#### [TEXT SEGMENT]

The development of a smart resolution scaler using machine learning on the more-open DirectML API to compete with Nvidia’s DLSS would also mean that all GPUs would gain access to a hardware-agnostic scaling mechanism, which would allow you to set a lower render resolution on an integrated graphics part and then output at higher resolution! Today, low-spec gaming often entails running at native 720p rendering or 1080p, using resolution scaling when available to lower render resolution and then output at one of these resolutions, and being forced to adjust settings around this target to reach playable framerates. In a future with machine learning-assisted resolution scaling, you could instead render a lower internal target like 480p, and use a smart scaling method that can allow you to maintain higher framerates, higher visual quality, and scale it without artifacts, smearing, or other unsightly things.

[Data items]
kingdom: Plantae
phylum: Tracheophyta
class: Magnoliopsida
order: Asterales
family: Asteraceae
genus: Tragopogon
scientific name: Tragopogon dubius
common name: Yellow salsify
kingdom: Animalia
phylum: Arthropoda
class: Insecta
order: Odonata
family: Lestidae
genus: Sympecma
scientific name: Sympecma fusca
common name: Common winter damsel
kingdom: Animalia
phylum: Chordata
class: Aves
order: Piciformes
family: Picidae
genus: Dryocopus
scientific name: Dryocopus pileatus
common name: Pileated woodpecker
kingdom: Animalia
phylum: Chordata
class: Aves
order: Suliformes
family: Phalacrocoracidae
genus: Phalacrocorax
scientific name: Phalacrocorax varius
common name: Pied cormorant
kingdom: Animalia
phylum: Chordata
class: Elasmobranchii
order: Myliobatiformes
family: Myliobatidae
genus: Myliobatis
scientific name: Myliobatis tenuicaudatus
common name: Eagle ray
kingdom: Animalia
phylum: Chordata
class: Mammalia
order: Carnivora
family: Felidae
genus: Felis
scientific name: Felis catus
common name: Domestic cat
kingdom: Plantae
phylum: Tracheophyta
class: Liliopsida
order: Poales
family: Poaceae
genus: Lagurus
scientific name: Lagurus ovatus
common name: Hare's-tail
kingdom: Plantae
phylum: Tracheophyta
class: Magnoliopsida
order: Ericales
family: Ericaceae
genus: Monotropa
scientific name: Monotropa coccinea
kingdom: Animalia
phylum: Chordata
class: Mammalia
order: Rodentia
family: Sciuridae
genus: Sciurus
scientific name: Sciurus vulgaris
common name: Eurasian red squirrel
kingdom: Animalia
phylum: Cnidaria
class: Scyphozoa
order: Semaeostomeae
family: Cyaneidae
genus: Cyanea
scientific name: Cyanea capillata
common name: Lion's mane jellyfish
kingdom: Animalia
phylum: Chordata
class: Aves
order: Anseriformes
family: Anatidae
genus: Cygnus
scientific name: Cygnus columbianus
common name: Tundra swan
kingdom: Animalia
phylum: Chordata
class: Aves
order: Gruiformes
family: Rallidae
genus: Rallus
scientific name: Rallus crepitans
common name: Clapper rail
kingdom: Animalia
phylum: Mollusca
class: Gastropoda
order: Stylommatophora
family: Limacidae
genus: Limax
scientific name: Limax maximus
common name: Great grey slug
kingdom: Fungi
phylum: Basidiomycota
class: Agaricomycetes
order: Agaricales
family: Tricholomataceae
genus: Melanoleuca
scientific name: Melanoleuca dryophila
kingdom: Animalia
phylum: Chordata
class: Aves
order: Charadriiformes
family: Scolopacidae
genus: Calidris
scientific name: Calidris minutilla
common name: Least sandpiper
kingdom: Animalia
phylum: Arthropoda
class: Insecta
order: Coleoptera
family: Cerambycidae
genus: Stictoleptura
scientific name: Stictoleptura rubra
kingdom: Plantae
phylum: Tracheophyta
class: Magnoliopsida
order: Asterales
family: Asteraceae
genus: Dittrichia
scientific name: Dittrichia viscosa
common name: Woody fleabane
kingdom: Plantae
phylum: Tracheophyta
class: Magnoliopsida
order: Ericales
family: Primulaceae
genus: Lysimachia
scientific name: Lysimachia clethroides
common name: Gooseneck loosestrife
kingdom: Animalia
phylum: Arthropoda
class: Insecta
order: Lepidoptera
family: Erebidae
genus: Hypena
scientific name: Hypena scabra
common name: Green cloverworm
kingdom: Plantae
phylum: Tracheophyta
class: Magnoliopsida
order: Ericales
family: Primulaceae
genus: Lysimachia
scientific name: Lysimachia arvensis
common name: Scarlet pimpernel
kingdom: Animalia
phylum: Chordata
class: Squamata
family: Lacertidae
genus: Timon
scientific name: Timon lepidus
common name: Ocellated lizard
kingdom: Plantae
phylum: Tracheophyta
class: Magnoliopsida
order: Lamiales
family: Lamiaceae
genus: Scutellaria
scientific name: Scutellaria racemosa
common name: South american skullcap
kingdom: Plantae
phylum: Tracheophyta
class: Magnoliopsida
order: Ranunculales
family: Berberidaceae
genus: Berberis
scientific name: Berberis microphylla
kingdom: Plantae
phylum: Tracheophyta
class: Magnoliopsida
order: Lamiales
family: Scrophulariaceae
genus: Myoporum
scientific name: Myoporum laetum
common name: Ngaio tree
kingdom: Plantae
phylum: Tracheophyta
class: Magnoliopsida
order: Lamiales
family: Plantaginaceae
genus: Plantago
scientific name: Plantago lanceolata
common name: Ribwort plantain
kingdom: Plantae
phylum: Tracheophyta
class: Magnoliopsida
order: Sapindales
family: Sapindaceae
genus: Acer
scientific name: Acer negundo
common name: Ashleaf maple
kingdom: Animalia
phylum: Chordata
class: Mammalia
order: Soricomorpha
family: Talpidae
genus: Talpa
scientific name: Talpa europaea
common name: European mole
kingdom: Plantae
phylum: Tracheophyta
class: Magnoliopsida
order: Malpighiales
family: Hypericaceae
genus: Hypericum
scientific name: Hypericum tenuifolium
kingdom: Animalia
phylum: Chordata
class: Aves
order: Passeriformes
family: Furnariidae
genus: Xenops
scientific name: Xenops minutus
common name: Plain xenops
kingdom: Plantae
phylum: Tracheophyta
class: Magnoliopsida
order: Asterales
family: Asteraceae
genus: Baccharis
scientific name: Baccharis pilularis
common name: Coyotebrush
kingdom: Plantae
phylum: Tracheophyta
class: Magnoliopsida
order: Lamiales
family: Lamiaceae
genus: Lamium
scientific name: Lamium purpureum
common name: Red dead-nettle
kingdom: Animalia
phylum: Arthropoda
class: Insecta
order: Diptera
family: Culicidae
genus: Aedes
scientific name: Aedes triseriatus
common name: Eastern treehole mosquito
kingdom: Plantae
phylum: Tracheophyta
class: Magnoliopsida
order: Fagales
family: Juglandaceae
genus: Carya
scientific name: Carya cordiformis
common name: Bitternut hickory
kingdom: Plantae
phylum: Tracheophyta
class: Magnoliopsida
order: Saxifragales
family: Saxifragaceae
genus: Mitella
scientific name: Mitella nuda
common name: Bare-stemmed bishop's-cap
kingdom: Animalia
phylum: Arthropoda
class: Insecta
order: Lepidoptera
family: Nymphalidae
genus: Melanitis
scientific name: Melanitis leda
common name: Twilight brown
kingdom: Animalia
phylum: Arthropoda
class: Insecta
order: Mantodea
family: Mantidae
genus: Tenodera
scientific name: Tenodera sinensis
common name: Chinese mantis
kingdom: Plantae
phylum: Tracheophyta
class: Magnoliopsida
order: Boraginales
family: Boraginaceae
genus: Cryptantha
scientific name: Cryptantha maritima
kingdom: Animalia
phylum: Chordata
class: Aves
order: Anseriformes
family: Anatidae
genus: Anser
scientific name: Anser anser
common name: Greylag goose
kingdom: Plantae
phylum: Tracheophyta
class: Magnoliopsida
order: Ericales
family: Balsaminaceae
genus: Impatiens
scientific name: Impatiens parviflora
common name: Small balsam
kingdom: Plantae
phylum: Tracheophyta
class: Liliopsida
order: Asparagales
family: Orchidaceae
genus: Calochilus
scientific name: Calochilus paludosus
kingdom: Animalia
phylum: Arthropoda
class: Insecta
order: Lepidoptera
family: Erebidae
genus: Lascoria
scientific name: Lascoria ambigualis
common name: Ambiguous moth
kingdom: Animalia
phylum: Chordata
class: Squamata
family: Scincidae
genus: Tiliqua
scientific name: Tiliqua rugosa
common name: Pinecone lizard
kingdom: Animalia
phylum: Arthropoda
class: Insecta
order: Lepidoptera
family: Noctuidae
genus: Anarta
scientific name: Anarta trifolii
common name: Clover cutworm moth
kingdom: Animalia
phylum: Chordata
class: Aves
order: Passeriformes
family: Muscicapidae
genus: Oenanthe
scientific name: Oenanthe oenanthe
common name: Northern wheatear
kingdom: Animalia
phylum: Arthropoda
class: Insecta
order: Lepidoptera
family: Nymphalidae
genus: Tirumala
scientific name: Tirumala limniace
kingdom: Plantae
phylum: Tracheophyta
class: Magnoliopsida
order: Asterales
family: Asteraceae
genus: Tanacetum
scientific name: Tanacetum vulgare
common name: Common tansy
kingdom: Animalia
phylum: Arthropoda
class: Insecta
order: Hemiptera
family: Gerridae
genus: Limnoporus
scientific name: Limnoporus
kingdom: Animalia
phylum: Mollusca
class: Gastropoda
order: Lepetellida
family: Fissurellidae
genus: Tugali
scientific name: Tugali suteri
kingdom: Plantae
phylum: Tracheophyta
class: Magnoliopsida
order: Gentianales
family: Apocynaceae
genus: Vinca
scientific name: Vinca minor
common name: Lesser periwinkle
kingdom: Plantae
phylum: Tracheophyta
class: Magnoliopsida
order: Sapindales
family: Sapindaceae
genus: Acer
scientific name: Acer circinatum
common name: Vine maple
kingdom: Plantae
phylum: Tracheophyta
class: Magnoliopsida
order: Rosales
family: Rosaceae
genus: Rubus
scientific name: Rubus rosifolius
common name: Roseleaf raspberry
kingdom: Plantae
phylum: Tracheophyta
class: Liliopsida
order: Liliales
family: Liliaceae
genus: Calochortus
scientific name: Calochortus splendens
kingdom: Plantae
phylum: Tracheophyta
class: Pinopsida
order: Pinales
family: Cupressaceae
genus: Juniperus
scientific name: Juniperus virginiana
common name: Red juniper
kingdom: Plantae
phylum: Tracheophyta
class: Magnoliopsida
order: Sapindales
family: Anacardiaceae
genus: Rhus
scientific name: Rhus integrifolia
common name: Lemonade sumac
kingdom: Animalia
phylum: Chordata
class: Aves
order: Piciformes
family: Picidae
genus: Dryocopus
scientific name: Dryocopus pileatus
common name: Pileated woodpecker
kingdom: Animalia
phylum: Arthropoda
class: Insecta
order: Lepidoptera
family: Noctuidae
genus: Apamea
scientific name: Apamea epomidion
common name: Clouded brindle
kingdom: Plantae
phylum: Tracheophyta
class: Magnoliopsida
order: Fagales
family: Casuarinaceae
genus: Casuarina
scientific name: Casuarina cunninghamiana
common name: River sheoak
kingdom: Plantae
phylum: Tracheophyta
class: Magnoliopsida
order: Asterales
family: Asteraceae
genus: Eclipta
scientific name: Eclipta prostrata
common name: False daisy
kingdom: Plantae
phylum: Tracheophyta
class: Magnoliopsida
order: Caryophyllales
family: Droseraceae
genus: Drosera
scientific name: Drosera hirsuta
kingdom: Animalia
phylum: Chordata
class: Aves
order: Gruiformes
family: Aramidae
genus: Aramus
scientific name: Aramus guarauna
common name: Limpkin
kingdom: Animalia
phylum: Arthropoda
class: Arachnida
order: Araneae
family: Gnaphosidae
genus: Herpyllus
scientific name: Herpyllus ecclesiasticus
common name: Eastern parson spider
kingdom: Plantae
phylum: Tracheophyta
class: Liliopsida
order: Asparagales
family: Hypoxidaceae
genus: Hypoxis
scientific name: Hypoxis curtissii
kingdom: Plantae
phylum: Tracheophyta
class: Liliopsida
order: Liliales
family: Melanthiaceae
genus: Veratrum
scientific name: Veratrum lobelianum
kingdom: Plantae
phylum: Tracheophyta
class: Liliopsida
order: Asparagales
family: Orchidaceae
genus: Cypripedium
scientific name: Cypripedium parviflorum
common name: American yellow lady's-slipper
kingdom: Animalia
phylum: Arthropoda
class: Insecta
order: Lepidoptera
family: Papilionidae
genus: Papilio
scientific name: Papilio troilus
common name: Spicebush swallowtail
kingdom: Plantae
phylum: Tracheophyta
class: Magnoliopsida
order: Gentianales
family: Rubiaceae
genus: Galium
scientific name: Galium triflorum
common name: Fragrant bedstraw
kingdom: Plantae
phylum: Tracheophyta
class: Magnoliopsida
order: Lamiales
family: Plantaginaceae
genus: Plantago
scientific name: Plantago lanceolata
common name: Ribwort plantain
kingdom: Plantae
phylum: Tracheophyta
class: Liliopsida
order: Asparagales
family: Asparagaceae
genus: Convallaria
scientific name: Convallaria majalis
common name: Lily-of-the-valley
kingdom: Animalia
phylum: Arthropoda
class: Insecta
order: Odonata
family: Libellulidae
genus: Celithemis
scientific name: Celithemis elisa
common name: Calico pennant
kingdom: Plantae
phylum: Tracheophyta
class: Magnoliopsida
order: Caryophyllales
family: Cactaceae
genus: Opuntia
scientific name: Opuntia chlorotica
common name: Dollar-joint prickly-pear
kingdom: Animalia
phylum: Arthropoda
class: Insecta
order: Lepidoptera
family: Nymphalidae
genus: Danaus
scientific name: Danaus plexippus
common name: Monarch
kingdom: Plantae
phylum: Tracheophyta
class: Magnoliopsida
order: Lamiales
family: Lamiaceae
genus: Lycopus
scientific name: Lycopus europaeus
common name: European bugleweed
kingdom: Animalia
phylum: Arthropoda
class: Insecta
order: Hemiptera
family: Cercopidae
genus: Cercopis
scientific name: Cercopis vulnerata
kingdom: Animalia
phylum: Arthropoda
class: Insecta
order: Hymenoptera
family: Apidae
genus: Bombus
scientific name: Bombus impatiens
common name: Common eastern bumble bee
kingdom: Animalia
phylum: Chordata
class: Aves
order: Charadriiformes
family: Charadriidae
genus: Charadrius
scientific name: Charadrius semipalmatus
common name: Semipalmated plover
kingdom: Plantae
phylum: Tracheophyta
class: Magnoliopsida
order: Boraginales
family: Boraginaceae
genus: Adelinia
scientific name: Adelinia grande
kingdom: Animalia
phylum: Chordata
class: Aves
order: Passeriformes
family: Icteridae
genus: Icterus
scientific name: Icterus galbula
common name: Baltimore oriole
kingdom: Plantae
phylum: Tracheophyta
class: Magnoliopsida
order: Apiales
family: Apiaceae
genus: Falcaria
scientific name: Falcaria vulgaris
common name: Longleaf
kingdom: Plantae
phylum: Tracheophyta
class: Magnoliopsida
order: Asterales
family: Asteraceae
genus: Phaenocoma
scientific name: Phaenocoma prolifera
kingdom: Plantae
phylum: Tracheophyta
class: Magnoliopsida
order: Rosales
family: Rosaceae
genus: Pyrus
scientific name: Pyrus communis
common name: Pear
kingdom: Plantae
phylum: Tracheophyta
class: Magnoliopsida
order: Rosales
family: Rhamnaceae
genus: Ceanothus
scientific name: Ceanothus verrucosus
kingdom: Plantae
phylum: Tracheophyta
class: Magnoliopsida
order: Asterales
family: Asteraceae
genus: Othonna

#### [GIVEN TASK A]
Answer these questions about the resolution-scaling passage:
(i) Which API would the smart resolution scaler be developed on?
(ii) At what native rendering resolutions does low-spec gaming often run today?
(iii) What lower internal render target does the passage give as an example?
#### [GIVEN TASK B]
Convert the stretch of rows from the line containing "genus: Hypoxis" through the line containing "family: Libellulidae", both included, into a JSON list of strings with one string per line and blank lines omitted.

#### [FULL OUTPUT A]
(i) DirectML
(ii) 720p or 1080p
(iii) 480p

#### [FULL OUTPUT B]
[
  "genus: Hypoxis",
  "scientific name: Hypoxis curtissii",
  "kingdom: Plantae",
  "phylum: Tracheophyta",
  "class: Liliopsida",
  "order: Liliales",
  "family: Melanthiaceae",
  "genus: Veratrum",
  "scientific name: Veratrum lobelianum",
  "kingdom: Plantae",
  "phylum: Tracheophyta",
  "class: Liliopsida",
  "order: Asparagales",
  "family: Orchidaceae",
  "genus: Cypripedium",
  "scientific name: Cypripedium parviflorum",
  "common name: American yellow lady's-slipper",
  "kingdom: Animalia",
  "phylum: Arthropoda",
  "class: Insecta",
  "order: Lepidoptera",
  "family: Papilionidae",
  "genus: Papilio",
  "scientific name: Papilio troilus",
  "common name: Spicebush swallowtail",
  "kingdom: Plantae",
  "phylum: Tracheophyta",
  "class: Magnoliopsida",
  "order: Gentianales",
  "family: Rubiaceae",
  "genus: Galium",
  "scientific name: Galium triflorum",
  "common name: Fragrant bedstraw",
  "kingdom: Plantae",
  "phylum: Tracheophyta",
  "class: Magnoliopsida",
  "order: Lamiales",
  "family: Plantaginaceae",
  "genus: Plantago",
  "scientific name: Plantago lanceolata",
  "common name: Ribwort plantain",
  "kingdom: Plantae",
  "phylum: Tracheophyta",
  "class: Liliopsida",
  "order: Asparagales",
  "family: Asparagaceae",
  "genus: Convallaria",
  "scientific name: Convallaria majalis",
  "common name: Lily-of-the-valley",
  "kingdom: Animalia",
  "phylum: Arthropoda",
  "class: Insecta",
  "order: Odonata",
  "family: Libellulidae"
]